Normanna CDP, Texas – Racial and ethnic composition Note: the US Census treats Hispanic/Latino as an ethnic category. This table excludes Latinos from the racial categories and assigns them to a separate category. Hispanics/Latinos may be of any race.
| Race / Ethnicity (NH = Non-Hispanic) | Pop 2000 | Pop 2010 | Pop 2020 | % 2000 | % 2010 | % 2020 |
|---|---|---|---|---|---|---|
| White alone (NH) | 64 | 53 | 38 | 52.89% | 46.90% | 38.78% |
| Black or African American alone (NH) | 5 | 3 | 0 | 4.13% | 2.65% | 0.00% |
| Native American or Alaska Native alone (NH) | 0 | 0 | 0 | 0.00% | 0.00% | 0.00% |
| Asian alone (NH) | 0 | 0 | 0 | 0.00% | 0.00% | 0.00% |
| Pacific Islander alone (NH) | 0 | 0 | 0 | 0.00% | 0.00% | 0.00% |
| Other race alone (NH) | 0 | 0 | 0 | 0.00% | 0.00% | 0.00% |
| Mixed race or Multiracial (NH) | 0 | 2 | 8 | 0.00% | 1.77% | 8.16% |
| Hispanic or Latino (any race) | 52 | 55 | 52 | 42.98% | 48.67% | 53.06% |
| Total | 121 | 113 | 98 | 100.00% | 100.00% | 100.00% |

Historical population
| Census | Pop. | Note | %± |
| 2000 | 121 |  | — |
| 2010 | 113 |  | −6.6% |
| 2020 | 98 |  | −13.3% |
U.S. Decennial Census 1850–1900 1910 1920 1930 1940 1950 1960 1970 1980 1990 2000 2010 2020

===2000 census===
As of the census of 2000, there were 121 people, 61 households, and 30 families residing in the CDP. The population density was 91.1 PD/sqmi.
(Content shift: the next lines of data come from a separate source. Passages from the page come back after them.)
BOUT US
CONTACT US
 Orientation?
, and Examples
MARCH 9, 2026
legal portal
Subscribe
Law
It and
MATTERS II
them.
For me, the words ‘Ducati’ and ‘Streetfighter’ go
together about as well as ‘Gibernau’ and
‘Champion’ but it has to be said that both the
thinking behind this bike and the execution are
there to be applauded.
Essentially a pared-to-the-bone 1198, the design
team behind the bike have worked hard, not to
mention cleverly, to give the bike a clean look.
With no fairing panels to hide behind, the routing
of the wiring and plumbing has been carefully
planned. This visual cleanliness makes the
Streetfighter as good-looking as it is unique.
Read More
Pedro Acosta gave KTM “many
There were 76 housing units at an average density of 57.2 /sqmi. The racial makeup of the CDP was 83.47% White, 4.13% African American, 12.40% from other races. Hispanic or Latino of any race were 42.98% of the population.

There were 61 households, out of which 24.6% had children under the age of 18 living with them, 39.3% were married couples living together, 8.2% had a female householder with no husband present, and 49.2% were non-families. 44.3% of all households were made up of individuals, and 18.0% had someone living alone who was 65 years of age or older. The average household size was 1.98 and the average family size was 2.84.
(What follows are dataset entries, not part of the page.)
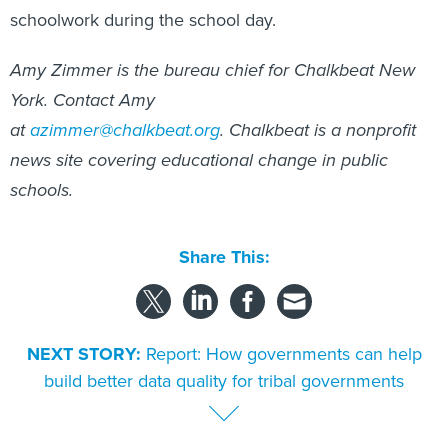
Amy Zimmer is the bureau chief for Chalkbeat New
York. Contact Amy
at
azimmer@chalkbeat.org
.
Chalkbeat is a nonprofit
news site covering educational change in public
schools.
Share This:
NEXT STORY:
Report: How governments can help
build better data quality for tribal governments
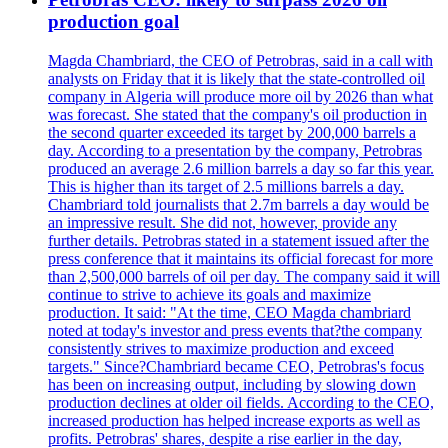
production goal
Magda Chambriard, the CEO of Petrobras, said in a call with
analysts on Friday that it is likely that the state-controlled oil
company in Algeria will produce more oil by 2026 than what
was forecast. She stated that the company's oil production in
the second quarter exceeded its target by 200,000 barrels a
day. According to a presentation by the company, Petrobras
produced an average 2.6 million barrels a day so far this year.
This is higher than its target of 2.5 millions barrels a day.
Chambriard told journalists that 2.7m barrels a day would be
an impressive result. She did not, however, provide any
further details. Petrobras stated in a statement issued after the
press conference that it maintains its official forecast for more
than 2,500,000 barrels of oil per day. The company said it will
continue to strive to achieve its goals and maximize
production. It said: "At the time, CEO Magda chambriard
noted at today's investor and press events that?the company
consistently strives to maximize production and exceed
targets." Since?Chambriard became CEO, Petrobras's focus
has been on increasing output, including by slowing down
production declines at older oil fields. According to the CEO,
increased production has helped increase exports as well as
profits. Petrobras' shares, despite a rise earlier in the day,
In the CDP, the population was spread out, with 22.3% under the age of 18, 5.8% from 18 to 24, 25.6% from 25 to 44, 24.0% from 45 to 64, and 22.3% who were 65 years of age or older. The median age was 41 years. For every 100 females, there were 101.7 males. For every 100 females age 18 and over, there were 95.8 males.
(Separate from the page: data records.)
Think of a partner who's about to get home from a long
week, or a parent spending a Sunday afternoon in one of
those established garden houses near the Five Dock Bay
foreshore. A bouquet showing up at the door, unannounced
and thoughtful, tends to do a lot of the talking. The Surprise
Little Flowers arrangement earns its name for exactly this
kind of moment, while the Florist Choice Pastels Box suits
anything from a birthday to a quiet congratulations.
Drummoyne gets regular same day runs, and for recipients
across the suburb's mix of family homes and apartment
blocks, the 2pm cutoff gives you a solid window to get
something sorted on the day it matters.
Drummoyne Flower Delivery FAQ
The median income for a household in the CDP was $19,063, and the median income for a family was $28,125. Males had a median income of $25,156 versus $16,250 for females. The per capita income for the CDP was $15,954. There were 6.5% of families and 10.0% of the population living below the poverty line, including no under eighteens and 7.9% of those over 64.

==Education==
Normanna is served by the Pettus Independent School District.